Ourilândia do Norte, PA

Calada a tiros, uma luta por terra que virou luto e desesperança

Por Daniela Penha

Alexandre lutava desde 2006 por ter um pedaço de terra em seu nome; morreu antes de ver sua meta de vida se tornar realidade

As frases de Wesley Francisco de Souza, de 19 anos, parecem não ser pontuadas por pausas comuns, e sim por desesperança. Especialmente quando ele fala do pai, morto a tiros na porteira da terra onde viviam. “A justiça tem que ser feita. Mas do jeito que são as coisas... eu queria até esquecer disso. Que Deus julgue, não o homem.”

Quando tinha seis anos, em 2006, Wesley e sua família foram morar em um acampamento na Fazenda 1200, em Ourilândia do Norte, no Pará. Se alojaram em um barracão de palha na beira da estrada por cerca de quatro anos, até entrarem na área e iniciarem a ocupação. Só contavam com luz de velas e lamparinas. “Aquilo é desumano, humilhação total. Não desejo para pessoa nenhuma.”

No dia 19 de outubro de 2019, a luta de seu pai, que começara naquela ocupação de beira da estrada, teve o fim que o filho não queria. Alexandre Coelho Furtado Neto foi morto a tiros, aos 54 anos. “Ele sonhava em ter aquela terra no nome dele.”

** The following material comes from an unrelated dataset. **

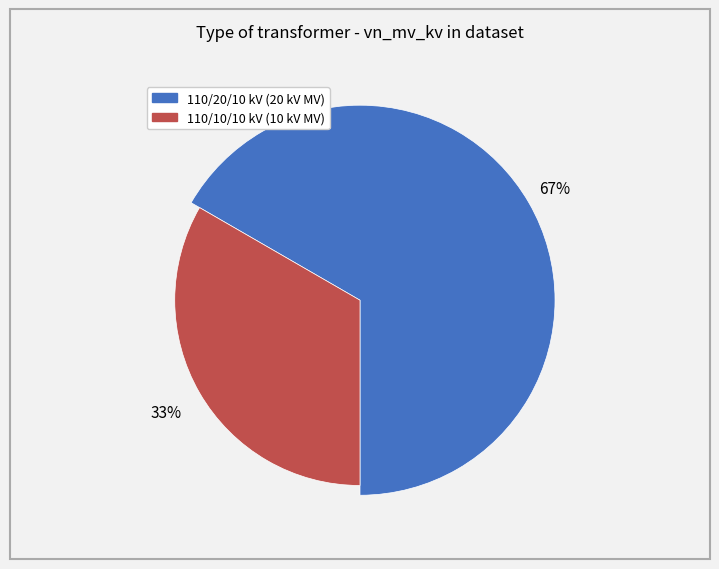

To the nearest percent, what is the difference between the largest and smallest slice percentages?

33%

Para o filho, a luta do pai, que hoje é luto, foi em vão. “Por não ser estudado, pobre, ele via uma possibilidade de mudar de vida e acreditava. Eu não acredito mais”. De novo, ao falar, Wesley intercala as palavras com desalento. O crime continua impune até hoje, mais de um ano depois.

Desde 2006, um grupo de trabalhadores sem-terra luta pela área, entre despejos e recomeços, conforme relata José Jossinei dos Santos, presidente do Sindicato dos Trabalhadores Rurais de Ourilândia do Norte. Há dois processos em andamento na Justiça: um de autoria de Eutímio Lippaus, fazendeiro que pede a retirada das famílias, e outro do Incra, que defende ser pública uma parte (1,5 mil alqueires) da propriedade, que tem cerca de 5 mil alqueires no total. Segundo o órgão, esses 1,5 mil alqueires – que é justamente onde os sem-terra estão – pertenceriam, assim, ao assentamento Luciana, que fica ao lado.

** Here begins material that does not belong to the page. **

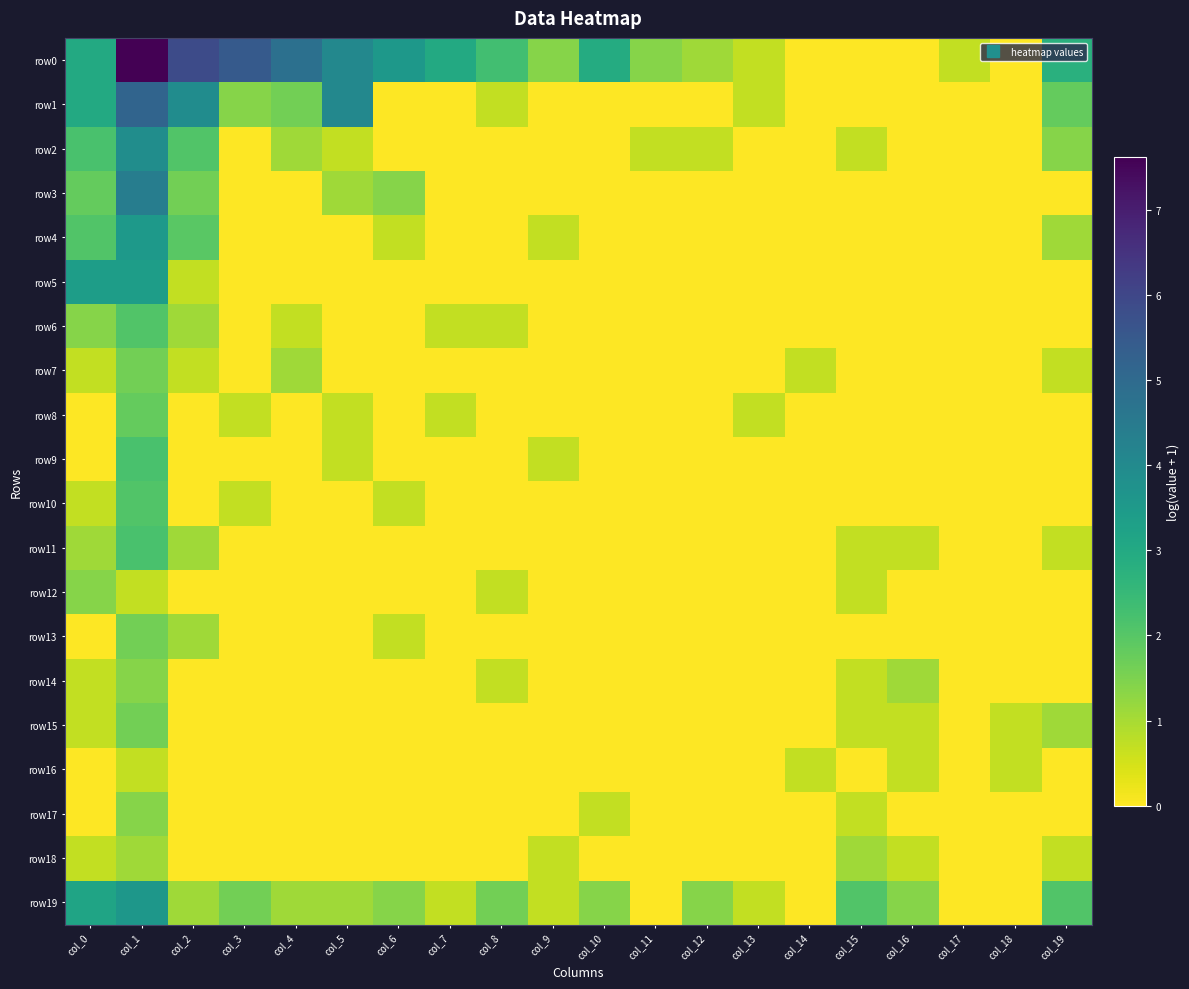

What is the total value across all series at col_17?

0.7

A disputa derrama sangue. Além de Alexandre, outros dois trabalhadores já foram assassinados, segundo Sindicato dos Trabalhadores Rurais da cidade. Um deles era Raimundo Paulino da Silvia Filho, líder da ocupação, que foi morto em fevereiro de 2020. As famílias relatam ameaças constantes e barracos incendiados.

É uma disputa que derrama sangue. Além de Alexandre, outros dois trabalhadores já foram assassinados

Wesley e os irmãos mais velhos ajudavam Alexandre com as plantações de cacau, apesar de não morarem mais na fazenda. Hoje, continuam capinando o espaço, mesmo sem acreditar que o sonho do pai vá se realizar. “Eu só queria que fosse diferente. Ou legalizassem ou parassem de iludir as pessoas.”

Apesar de as suspeitas dos moradores recaírem sobre Lippaus, a Polícia Civil informou que “as investigações identificaram que o crime não foi motivado pela disputa de terras”. O caso, que estava na Delegacia de Conflitos Agrários de Redenção, passou então para a delegacia de Ourilândia do Norte. Por enquanto, ninguém foi preso, e a Polícia Civil não informou se há suspeitos identificados, indiciados, se alguém foi preso ou qual a motivação para o crime. Procurado pela reportagem, o Ministério Público não quis se pronunciar.

Aqui existe uma associação de fazendeiros: a bancada da bala. Eles vão derrubando os líderes, um a um. A gente não sabe quem vai ser o próximo

José dos Santos, do Sindicato dos Trabalhadores Rurais

A esperança por justiça, então, anda um tanto apagada por ali. “Aqui existe uma associação de fazendeiros: a bancada da bala. Eles se organizam para derrubar o pessoal. Vão derrubando os líderes, um a um”, são as palavras de José, presidente do sindicato, que teme também pelo desfecho de sua história. “A gente não sabe quem vai ser o próximo.”

Procurado, o advogado de Eutímio Lippaus, Joel Carvalho Lobato, informou que seu “cliente há 15 anos espera que o Judiciário lhe reintegre a posse de sua fazenda” e que “é um senhor octogenário, deficiente auditivo que reside sozinho em sua fazenda”. Disse ainda não ter conhecimentos sobre os homicídios ocorridos na propriedade e acusou os moradores da área de praticarem garimpo ilegal.